After the above series of rigorous and detailed intelligence tests, we can preliminarily conclude that the quantized version of the QwQ-32B 4-bit model has already shown impressive comprehensive performance, especially in logical reasoning and knowledge quiz, which exceeds the performance of other models in the same class. From this, we have reason to believe that the performance of the unquantized version of QwQ-32B will be even better. 32B Full Blood Edition Model Performance Evaluation Report QwQ-32B provides more comprehensive performance data and analysis. Therefore, we can basically judge that the performance publicity made by Alibaba's QwQ team when the QwQ-32B model was released was not overstated, and that QwQ-32B is indeed an excellent new inference model, which, with a parameter scale of 32 billion parameters, realizes the strength of competing head-to-head with the DeepSeek-R1 model with 671 billion parameters.

The rapid rise of domestic open source models fully demonstrates China's vigorous innovation and huge development potential in the field of AI technology.

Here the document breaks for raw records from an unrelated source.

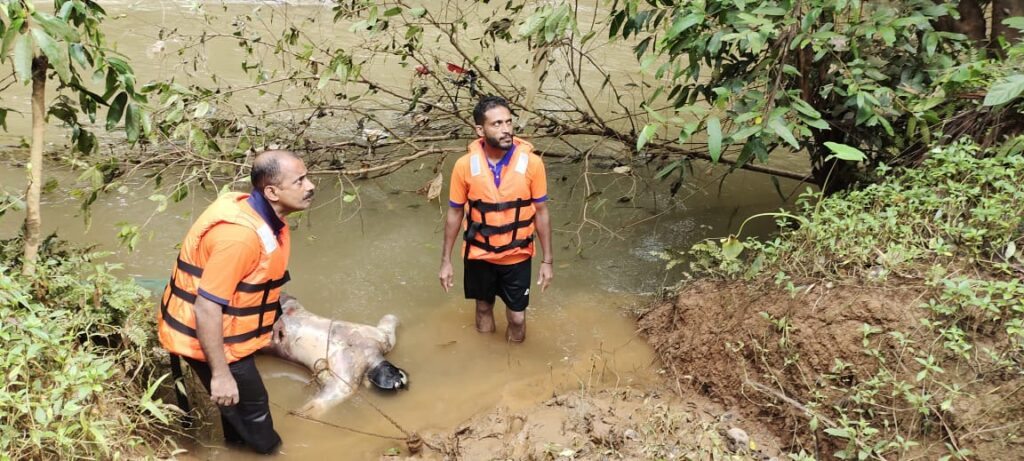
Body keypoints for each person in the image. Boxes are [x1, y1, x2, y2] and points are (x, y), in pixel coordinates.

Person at [157, 150, 315, 454]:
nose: (309, 186)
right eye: (299, 181)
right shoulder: (238, 237)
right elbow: (206, 306)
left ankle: (234, 447)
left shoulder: (265, 218)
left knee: (239, 412)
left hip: (224, 329)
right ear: (272, 192)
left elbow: (260, 277)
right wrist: (220, 374)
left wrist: (275, 315)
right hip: (207, 334)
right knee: (256, 418)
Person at [439, 96, 553, 342]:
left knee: (517, 318)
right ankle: (487, 359)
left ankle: (515, 370)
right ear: (480, 129)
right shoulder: (464, 166)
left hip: (518, 254)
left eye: (509, 123)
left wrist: (548, 261)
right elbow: (455, 213)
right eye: (497, 124)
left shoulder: (532, 164)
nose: (506, 130)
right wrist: (446, 261)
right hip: (480, 254)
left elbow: (542, 212)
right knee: (482, 308)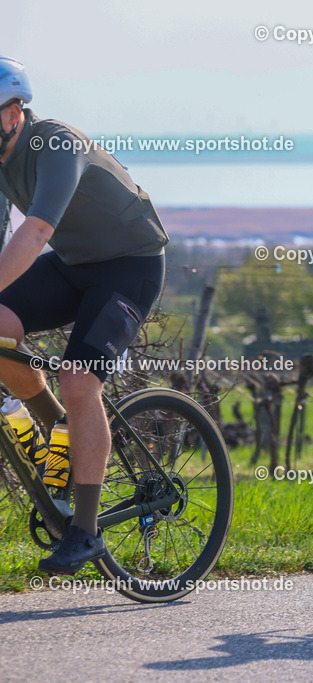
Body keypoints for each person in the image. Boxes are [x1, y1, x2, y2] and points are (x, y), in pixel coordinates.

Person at [0, 57, 168, 574]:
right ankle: (61, 436)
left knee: (78, 380)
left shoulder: (55, 142)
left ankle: (85, 531)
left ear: (11, 114)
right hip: (75, 265)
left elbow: (35, 232)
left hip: (130, 266)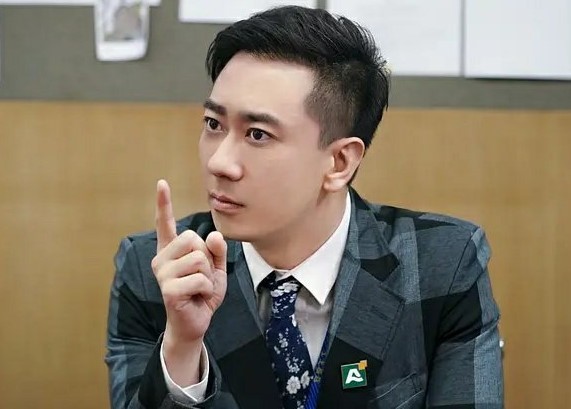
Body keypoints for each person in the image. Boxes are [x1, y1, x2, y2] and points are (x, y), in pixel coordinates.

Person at [105, 5, 503, 409]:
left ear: (339, 162)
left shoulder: (442, 265)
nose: (219, 162)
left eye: (257, 134)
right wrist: (182, 348)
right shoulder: (156, 270)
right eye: (213, 124)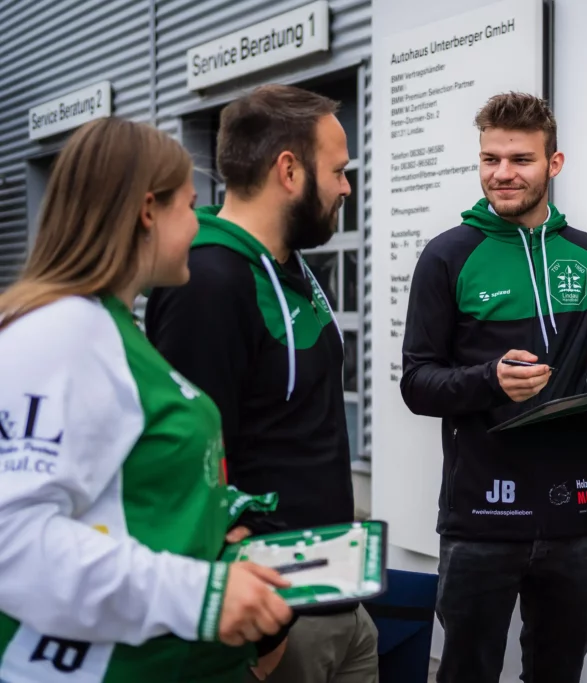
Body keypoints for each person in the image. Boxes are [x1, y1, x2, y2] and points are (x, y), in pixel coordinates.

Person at [0, 118, 293, 682]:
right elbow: (14, 541)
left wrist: (219, 524)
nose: (200, 223)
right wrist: (199, 594)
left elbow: (125, 492)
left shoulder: (109, 325)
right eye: (191, 205)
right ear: (147, 211)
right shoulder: (61, 331)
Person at [401, 92, 587, 683]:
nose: (502, 173)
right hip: (480, 517)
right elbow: (417, 382)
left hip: (574, 514)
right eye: (490, 159)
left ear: (554, 163)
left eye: (520, 159)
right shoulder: (447, 256)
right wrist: (489, 380)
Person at [145, 85, 378, 682]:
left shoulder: (291, 265)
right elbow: (188, 467)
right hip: (273, 613)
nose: (347, 188)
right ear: (289, 171)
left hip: (337, 595)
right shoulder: (208, 283)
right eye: (339, 171)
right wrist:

What's even better is that the QwQ-32B 32B version of the model requires only a graphics card with 24GB of video memory to run it smoothly and at an impressive speed. While a few years ago it would have required millions of dollars in specialized equipment to run such a high-performance large-scale model, now, thanks to advances in technology such as QwQ-32B and Ollama, users can deploy and experience it locally on a $10,000 PC. The release of the QwQ-32B model signals the accelerated popularization of high-performance AI models, and the era of "AI for All" is approaching at an accelerated pace, and high-performance AI technology will have a broader application outlook for personal terminal devices and various industries.

Now is the best time to take action to explore and fully utilize the power of the QwQ-32B! Let's embrace the bright future of AI technology together!